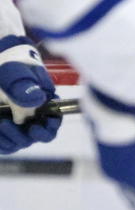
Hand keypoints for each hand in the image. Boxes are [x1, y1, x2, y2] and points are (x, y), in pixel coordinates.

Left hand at [0, 36, 59, 153]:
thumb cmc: (12, 66)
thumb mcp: (17, 72)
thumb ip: (26, 86)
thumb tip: (37, 99)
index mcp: (47, 103)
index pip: (54, 122)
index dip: (48, 129)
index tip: (34, 127)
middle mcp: (36, 116)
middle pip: (37, 137)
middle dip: (23, 136)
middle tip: (6, 124)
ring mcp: (20, 124)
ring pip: (20, 143)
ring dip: (9, 139)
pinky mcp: (6, 129)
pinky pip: (6, 143)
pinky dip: (1, 141)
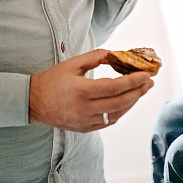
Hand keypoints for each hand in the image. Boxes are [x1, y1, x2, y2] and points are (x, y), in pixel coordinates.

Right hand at [28, 49, 153, 132]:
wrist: (32, 102)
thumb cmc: (53, 79)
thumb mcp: (72, 64)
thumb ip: (95, 57)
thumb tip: (117, 54)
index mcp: (81, 91)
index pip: (114, 87)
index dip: (133, 82)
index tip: (147, 75)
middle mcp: (83, 109)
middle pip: (120, 103)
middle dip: (138, 92)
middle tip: (150, 82)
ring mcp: (84, 121)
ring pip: (116, 115)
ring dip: (131, 102)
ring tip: (141, 91)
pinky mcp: (84, 129)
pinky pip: (108, 122)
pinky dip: (120, 112)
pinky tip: (126, 102)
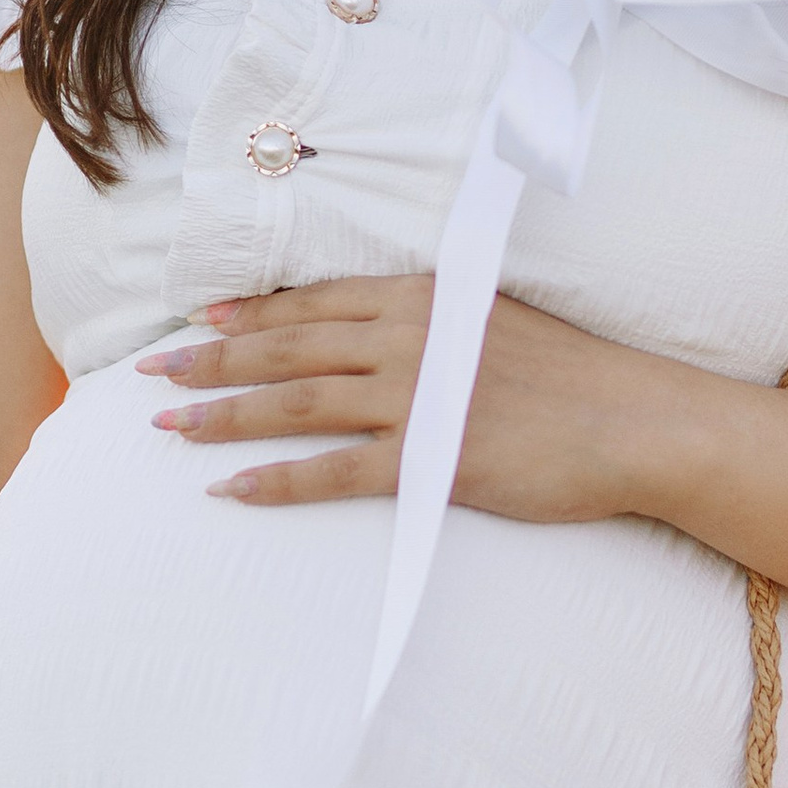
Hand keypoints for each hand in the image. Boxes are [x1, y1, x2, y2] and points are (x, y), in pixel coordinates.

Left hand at [139, 278, 676, 518]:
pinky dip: (274, 481)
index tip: (200, 319)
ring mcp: (415, 398)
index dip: (251, 313)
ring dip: (224, 414)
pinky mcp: (430, 459)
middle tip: (152, 370)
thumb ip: (433, 320)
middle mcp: (407, 339)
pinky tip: (230, 489)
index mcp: (422, 298)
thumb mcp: (496, 318)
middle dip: (213, 358)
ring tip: (169, 424)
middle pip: (287, 348)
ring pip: (294, 405)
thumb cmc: (576, 375)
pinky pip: (332, 473)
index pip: (315, 302)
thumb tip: (382, 329)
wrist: (634, 421)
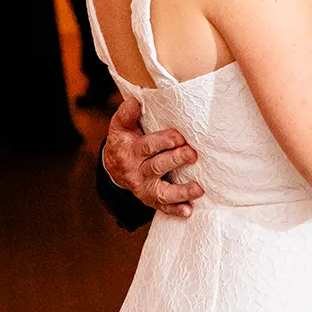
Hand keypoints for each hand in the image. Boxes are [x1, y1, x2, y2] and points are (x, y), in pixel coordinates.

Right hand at [103, 97, 204, 216]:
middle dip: (175, 160)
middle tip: (192, 154)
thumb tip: (135, 101)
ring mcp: (143, 187)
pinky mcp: (150, 199)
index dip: (163, 141)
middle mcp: (136, 171)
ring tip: (199, 188)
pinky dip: (175, 210)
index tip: (179, 137)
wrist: (113, 168)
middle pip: (157, 166)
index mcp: (130, 150)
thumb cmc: (123, 141)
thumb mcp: (120, 127)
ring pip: (162, 191)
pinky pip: (162, 207)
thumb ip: (127, 114)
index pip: (147, 146)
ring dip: (181, 191)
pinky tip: (188, 210)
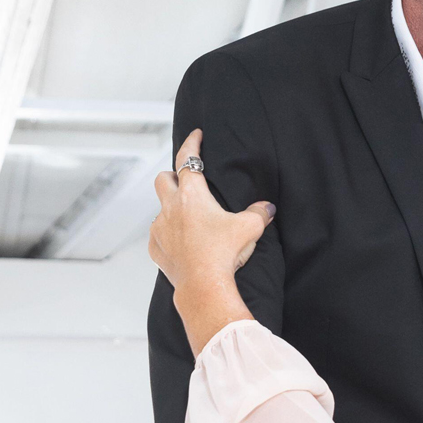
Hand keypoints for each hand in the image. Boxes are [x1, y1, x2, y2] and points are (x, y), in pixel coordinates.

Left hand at [149, 135, 273, 351]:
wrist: (203, 286)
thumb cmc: (224, 253)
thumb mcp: (250, 228)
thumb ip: (259, 213)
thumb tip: (267, 208)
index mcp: (191, 195)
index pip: (187, 158)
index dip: (191, 143)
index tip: (195, 135)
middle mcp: (170, 207)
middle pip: (163, 179)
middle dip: (173, 176)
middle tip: (186, 181)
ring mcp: (159, 228)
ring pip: (160, 210)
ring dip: (172, 210)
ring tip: (191, 222)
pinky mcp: (155, 249)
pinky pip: (159, 236)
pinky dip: (169, 236)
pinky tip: (183, 245)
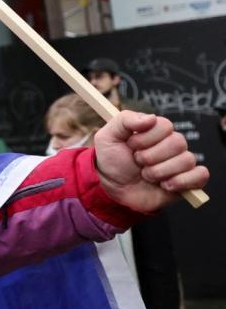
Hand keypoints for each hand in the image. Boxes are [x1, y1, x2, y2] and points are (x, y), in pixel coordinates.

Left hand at [94, 111, 208, 213]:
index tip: (131, 145)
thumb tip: (151, 118)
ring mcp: (179, 163)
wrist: (112, 190)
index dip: (147, 137)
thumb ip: (125, 120)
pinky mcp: (186, 181)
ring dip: (159, 171)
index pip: (165, 125)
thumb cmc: (111, 161)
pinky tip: (164, 185)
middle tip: (137, 162)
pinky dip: (182, 181)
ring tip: (146, 176)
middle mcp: (170, 145)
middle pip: (178, 142)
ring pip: (186, 160)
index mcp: (155, 131)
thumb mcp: (107, 137)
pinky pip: (200, 175)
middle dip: (150, 156)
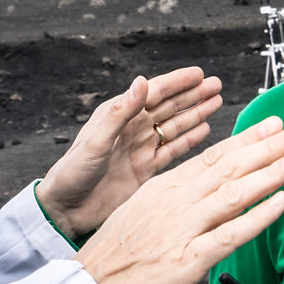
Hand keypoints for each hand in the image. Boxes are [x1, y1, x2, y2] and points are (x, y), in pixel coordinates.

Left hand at [37, 67, 222, 240]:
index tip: (200, 73)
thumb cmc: (73, 172)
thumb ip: (120, 112)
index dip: (178, 82)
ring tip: (216, 102)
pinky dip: (189, 141)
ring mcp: (141, 149)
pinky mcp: (146, 170)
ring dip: (195, 114)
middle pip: (170, 107)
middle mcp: (132, 129)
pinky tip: (204, 131)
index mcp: (119, 115)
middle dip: (193, 95)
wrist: (66, 210)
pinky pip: (172, 151)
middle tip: (217, 84)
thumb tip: (142, 81)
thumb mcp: (96, 141)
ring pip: (175, 127)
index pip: (155, 92)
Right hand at [74, 117, 283, 283]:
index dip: (247, 139)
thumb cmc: (115, 255)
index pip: (214, 156)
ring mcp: (182, 229)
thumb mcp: (142, 211)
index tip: (274, 125)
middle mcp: (176, 201)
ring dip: (271, 172)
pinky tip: (281, 202)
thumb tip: (208, 188)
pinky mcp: (187, 260)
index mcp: (164, 187)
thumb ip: (176, 198)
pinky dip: (257, 217)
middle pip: (229, 166)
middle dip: (269, 146)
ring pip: (234, 193)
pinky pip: (229, 235)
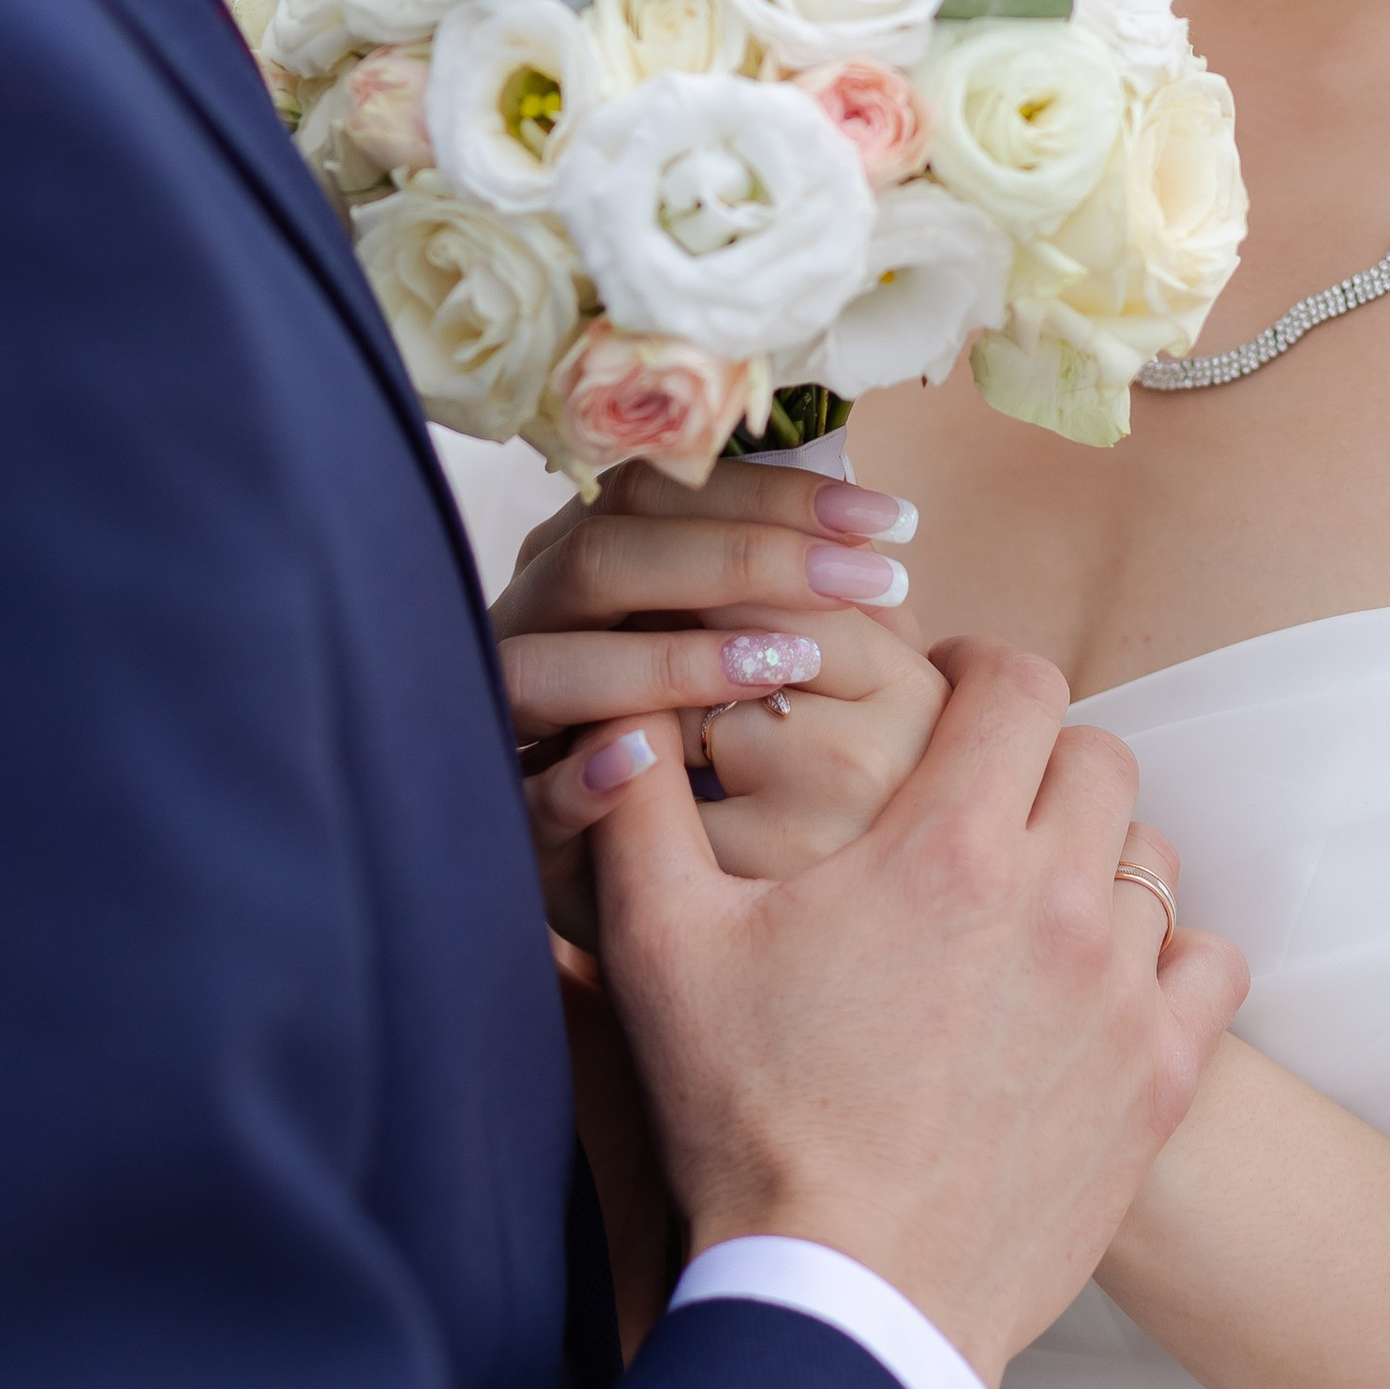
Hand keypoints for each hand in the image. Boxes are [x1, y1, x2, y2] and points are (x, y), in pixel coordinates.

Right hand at [493, 457, 927, 927]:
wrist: (644, 900)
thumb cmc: (701, 744)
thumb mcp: (737, 650)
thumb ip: (775, 593)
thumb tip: (871, 533)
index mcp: (585, 560)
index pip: (658, 488)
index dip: (769, 492)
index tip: (888, 520)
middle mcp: (531, 620)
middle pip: (605, 555)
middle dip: (741, 557)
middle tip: (869, 581)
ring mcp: (502, 715)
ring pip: (544, 665)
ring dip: (663, 661)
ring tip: (781, 666)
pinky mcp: (509, 824)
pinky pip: (526, 799)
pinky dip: (579, 781)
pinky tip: (645, 763)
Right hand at [585, 644, 1249, 1388]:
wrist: (847, 1303)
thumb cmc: (749, 1127)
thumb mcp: (662, 954)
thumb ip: (639, 815)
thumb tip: (625, 720)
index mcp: (947, 845)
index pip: (1020, 683)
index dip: (980, 671)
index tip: (945, 696)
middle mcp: (1054, 898)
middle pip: (1097, 756)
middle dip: (1037, 755)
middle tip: (978, 797)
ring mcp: (1118, 991)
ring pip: (1149, 856)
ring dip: (1095, 854)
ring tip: (1028, 895)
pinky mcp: (1159, 1078)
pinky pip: (1207, 961)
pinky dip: (1165, 953)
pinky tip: (1101, 978)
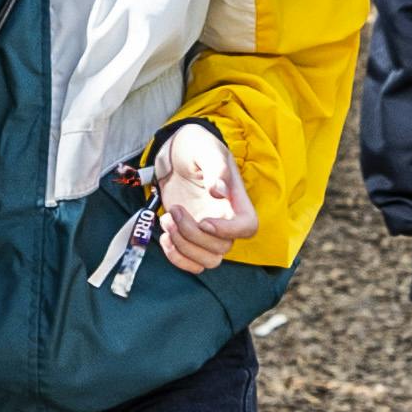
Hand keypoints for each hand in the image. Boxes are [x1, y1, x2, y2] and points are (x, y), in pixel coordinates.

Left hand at [152, 122, 261, 273]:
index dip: (228, 231)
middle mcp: (226, 220)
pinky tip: (164, 235)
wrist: (175, 154)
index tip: (204, 221)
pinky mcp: (189, 238)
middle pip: (221, 248)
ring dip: (182, 246)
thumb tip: (220, 192)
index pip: (248, 227)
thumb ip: (216, 169)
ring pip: (207, 261)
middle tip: (175, 210)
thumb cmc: (196, 147)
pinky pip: (191, 263)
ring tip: (167, 219)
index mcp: (237, 200)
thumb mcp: (207, 150)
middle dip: (192, 234)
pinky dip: (176, 257)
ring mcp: (208, 232)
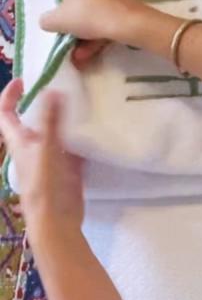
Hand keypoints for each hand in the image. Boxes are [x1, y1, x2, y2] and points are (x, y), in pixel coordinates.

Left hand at [0, 79, 83, 233]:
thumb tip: (52, 89)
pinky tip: (94, 128)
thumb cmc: (45, 184)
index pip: (6, 114)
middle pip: (32, 120)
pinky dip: (80, 135)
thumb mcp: (47, 149)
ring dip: (64, 117)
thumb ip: (51, 121)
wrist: (56, 219)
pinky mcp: (68, 167)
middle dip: (42, 102)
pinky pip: (73, 146)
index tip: (23, 80)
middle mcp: (32, 147)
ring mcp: (50, 157)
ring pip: (54, 131)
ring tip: (81, 101)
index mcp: (20, 142)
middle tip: (61, 86)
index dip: (9, 96)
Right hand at [39, 0, 144, 68]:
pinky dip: (102, 29)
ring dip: (88, 23)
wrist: (127, 23)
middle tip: (69, 13)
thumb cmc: (86, 13)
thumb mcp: (58, 21)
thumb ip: (49, 19)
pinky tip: (96, 49)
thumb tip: (48, 20)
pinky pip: (108, 12)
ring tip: (82, 51)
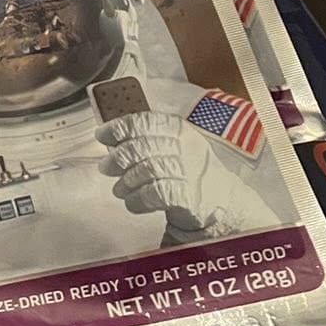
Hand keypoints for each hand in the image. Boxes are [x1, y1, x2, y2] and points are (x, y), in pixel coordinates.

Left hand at [96, 110, 237, 238]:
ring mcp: (189, 171)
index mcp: (180, 130)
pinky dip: (138, 199)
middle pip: (141, 147)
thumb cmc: (191, 173)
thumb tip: (111, 139)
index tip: (102, 135)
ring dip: (126, 181)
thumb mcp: (174, 147)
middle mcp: (186, 147)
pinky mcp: (189, 196)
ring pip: (146, 170)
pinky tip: (133, 203)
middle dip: (118, 158)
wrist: (224, 203)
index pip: (144, 122)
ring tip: (119, 189)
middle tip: (106, 167)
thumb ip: (147, 140)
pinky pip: (155, 193)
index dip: (119, 127)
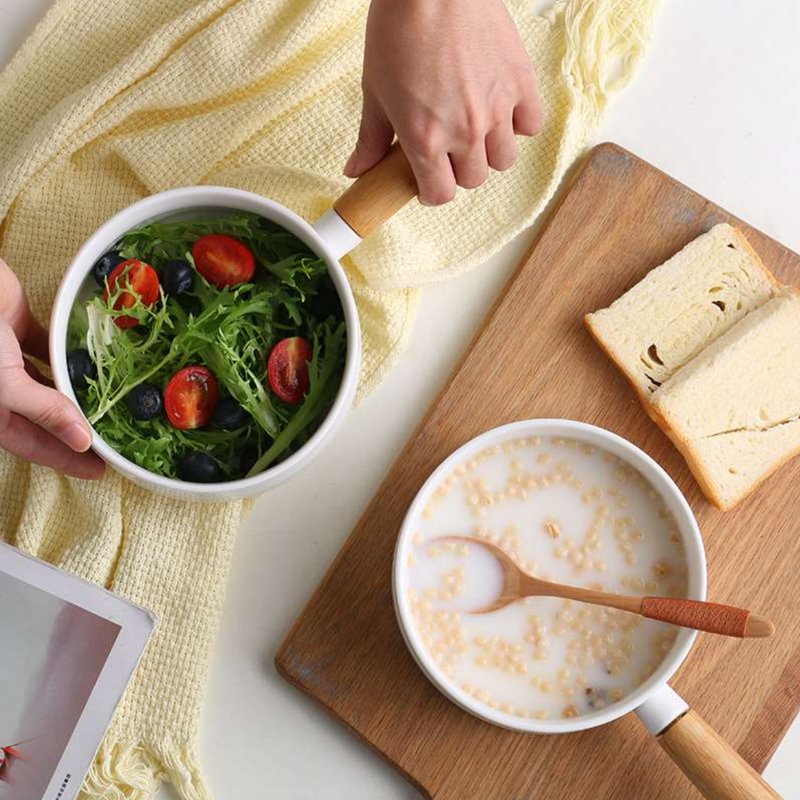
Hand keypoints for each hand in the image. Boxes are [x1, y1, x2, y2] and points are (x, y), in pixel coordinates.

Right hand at [0, 258, 104, 478]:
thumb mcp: (4, 384)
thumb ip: (44, 410)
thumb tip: (81, 442)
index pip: (33, 445)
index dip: (66, 459)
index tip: (100, 470)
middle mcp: (1, 388)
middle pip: (46, 417)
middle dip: (77, 430)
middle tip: (115, 440)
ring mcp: (8, 357)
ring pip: (50, 383)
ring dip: (78, 393)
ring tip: (115, 405)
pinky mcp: (17, 327)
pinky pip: (50, 347)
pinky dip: (70, 355)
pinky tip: (97, 364)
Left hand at [345, 0, 543, 205]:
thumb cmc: (397, 30)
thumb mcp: (374, 90)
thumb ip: (371, 139)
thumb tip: (356, 171)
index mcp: (425, 139)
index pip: (440, 195)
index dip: (432, 191)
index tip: (428, 180)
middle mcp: (464, 131)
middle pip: (472, 180)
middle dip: (458, 170)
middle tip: (447, 148)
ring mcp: (496, 108)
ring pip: (504, 160)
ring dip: (488, 153)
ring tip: (474, 130)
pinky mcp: (520, 82)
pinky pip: (531, 125)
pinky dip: (518, 124)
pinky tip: (501, 110)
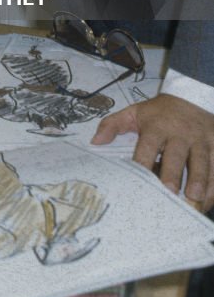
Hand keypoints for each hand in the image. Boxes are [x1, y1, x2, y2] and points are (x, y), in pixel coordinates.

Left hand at [91, 93, 213, 209]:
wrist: (192, 96)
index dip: (143, 162)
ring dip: (200, 182)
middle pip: (177, 155)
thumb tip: (95, 142)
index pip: (148, 145)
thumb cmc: (160, 112)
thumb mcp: (135, 112)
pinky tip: (208, 200)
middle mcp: (180, 134)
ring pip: (203, 162)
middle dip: (174, 174)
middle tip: (171, 193)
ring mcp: (201, 141)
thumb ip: (113, 125)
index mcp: (157, 127)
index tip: (138, 180)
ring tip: (195, 200)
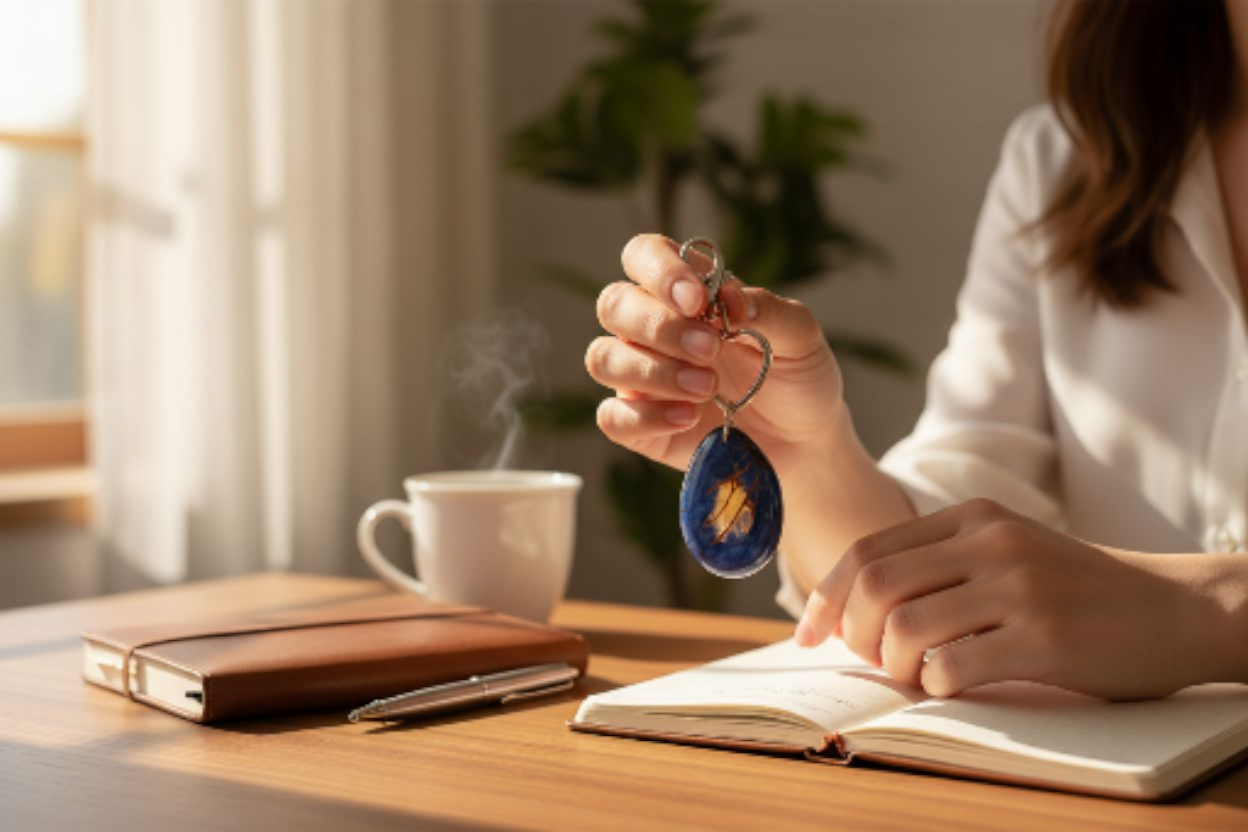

# WORK TASK
Search the data for "Left". Copy every line that has it.

# PROBLEM SOLUTION
Left hand at [0, 36, 59, 153]:
Left hand at [139, 278, 676, 518]:
Left hand at [149, 135, 273, 351]:
Left hand at [94, 111, 208, 213]:
Left hand at [37, 67, 222, 240]:
Left hand at [152, 122, 261, 273]:
Left hand at [0, 79, 83, 233]:
Left hand at [96, 110, 237, 238]:
Left hand at [345, 0, 543, 205]:
Left hand at [91, 93, 213, 209]:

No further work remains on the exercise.